The Case Against the Case Against Affirmative Action

by Kevin Carey on September 9, 2009

in Undergraduate Education

Crossing the Finish Line, the new book from former Princeton president William Bowen, former Macalaster College president Michael McPherson, and Matthew Chingos, is getting a lot of coverage  today. (The Chronicle here, InsideHigherEd here, the Times here). I haven’t read it yet (no review copy, ahem), but it looks very interesting. The authors tracked 94,000 students who entered 21 flagship public universities in the fall of 1999. They found major differences in graduation rates among different student groups, with minority students less likely to finish on time. This is consistent with other research.

Bowen and McPherson have also come out swinging against the so-called “mismatch” theory of why affirmative action is supposed to be bad for minority students. The mismatch theory states that student are ill-served by attending a college that is more academically challenging than they would otherwise have attended, particularly if the students weren’t academically stellar to begin with. Crossing the Finish Line found the opposite to be true: black men who had less than a 3.0 grade point average in high school were more likely to graduate from the most selective flagship universities than from less selective institutions.

They also cites programs at institutions like the University of Maryland–Baltimore County where a combination of high academic expectations and high levels of academic support produce positive graduation outcomes for black students. Unfortunately, such programs are few and far between. Why? They cost money, of course, but lots of things that colleges do cost money. This is a matter of priorities. Why isn’t helping minority students earn degrees more important than, say, fielding a really good basketball team?
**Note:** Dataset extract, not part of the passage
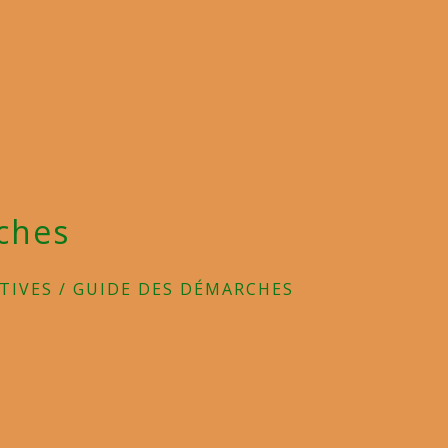
ches
TIVES
/
GUIDE DES DÉMARCHES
I think the answer has to do with the fact that while a lot of people support affirmative action, they don’t all support it for the same reason. Historically, affirmative action was a way to redress past and present racial disparities, to give minority students access to corridors of economic opportunity and power that often begin with selective institutions, and to compensate for the fact that even now, in 2009, minority students are more likely than white students to attend K-12 schools that receive inadequate funding, employ fewer high-quality teachers, and generally provide a lower quality of education.
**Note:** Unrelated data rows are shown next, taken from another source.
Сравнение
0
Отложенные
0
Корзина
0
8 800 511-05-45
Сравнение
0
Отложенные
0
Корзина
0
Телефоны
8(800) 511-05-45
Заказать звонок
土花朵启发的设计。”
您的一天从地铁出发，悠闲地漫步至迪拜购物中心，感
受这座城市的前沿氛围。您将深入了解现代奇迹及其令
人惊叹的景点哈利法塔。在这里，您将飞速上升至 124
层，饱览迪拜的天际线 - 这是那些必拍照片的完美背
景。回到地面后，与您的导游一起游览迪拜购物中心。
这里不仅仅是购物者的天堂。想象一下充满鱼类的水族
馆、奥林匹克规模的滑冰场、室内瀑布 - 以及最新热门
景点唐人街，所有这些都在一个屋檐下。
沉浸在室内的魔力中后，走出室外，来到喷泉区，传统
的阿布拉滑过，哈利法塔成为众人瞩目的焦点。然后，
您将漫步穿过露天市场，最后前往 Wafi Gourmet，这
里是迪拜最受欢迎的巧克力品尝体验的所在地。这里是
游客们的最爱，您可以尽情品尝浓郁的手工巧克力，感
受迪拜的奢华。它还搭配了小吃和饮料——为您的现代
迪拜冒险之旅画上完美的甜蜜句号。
But as affirmative action was challenged on legal grounds, the justification morphed from the best interests of minority students to the best interests of institutions and the general value of having a diverse student population. The idea was that being exposed to other students from various backgrounds is intrinsically important, even vital, to a college’s educational mission. Somehow, affirmative action became a matter of what’s good for white people.

And while creating a diverse student population requires institutions to put a fair amount of time and effort into enrolling minority students, it doesn’t actually require them to graduate minority students.  If what you’re most worried about is making sure that you meet certain enrollment percentages and maintain a certain diverse student mix, it doesn’t make any difference if those students ever actually earn a degree.  The tallies are made in the fall, not on the spring graduation stage. And so colleges haven’t spent enough time and resources helping minority students earn degrees.

{ 4 comments }

Mark Rush September 17, 2009 at 4:24 pm

Frankly I do not understand how the reviewer of the book can quote a result he apparently likes (oppostion to the mismatch theory) and then devote the rest of the comment to that idea after stating that he did not read the book. Without reading the book, I would definitely shy away from endorsing a result in it because I have NO idea of the quality of the work that supports the result.
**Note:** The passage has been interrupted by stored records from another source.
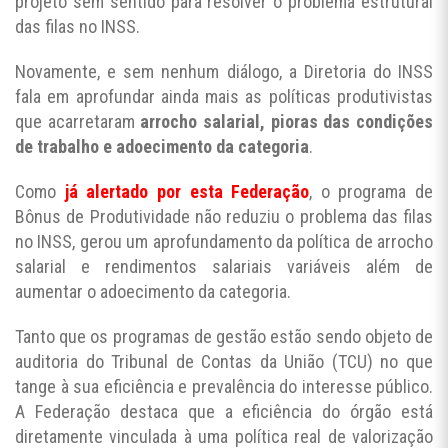
projeto sem sentido para resolver o problema estrutural
das filas no INSS.
Novamente, e sem nenhum diálogo, a Diretoria do INSS
fala em aprofundar ainda mais as políticas produtivistas
que acarretaram
arrocho salarial, pioras das condições
de trabalho e adoecimento da categoria
.
Como
já alertado por esta Federação
, o programa de
Bônus de Produtividade não reduziu o problema das filas
no INSS, gerou um aprofundamento da política de arrocho
salarial e rendimentos salariais variáveis além de
aumentar o adoecimento da categoria.
Tanto que os programas de gestão estão sendo objeto de
auditoria do Tribunal de Contas da União (TCU) no que
tange à sua eficiência e prevalência do interesse público.
A Federação destaca que a eficiência do órgão está
diretamente vinculada à uma política real de valorização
kderosa September 10, 2009 at 10:35 am

Controlling for a student’s GPA doesn’t exactly level the playing field since grading standards vary considerable between schools even when other test scores, like the SAT, are controlled.

Kevin Carey September 9, 2009 at 5:09 pm

Per the post, the authors looked at students with similar levels of high school academic achievement.

kderosa September 9, 2009 at 4:32 pm

The alternate explanation of the data is that elite schools are attracting the few elite minority students and leaving the less capable students for the less selective colleges. Hence the disparity in drop-out effects. Not all minority students are affirmative action benefitting students. So, I’m not sure that the author’s points re afformative action are probative.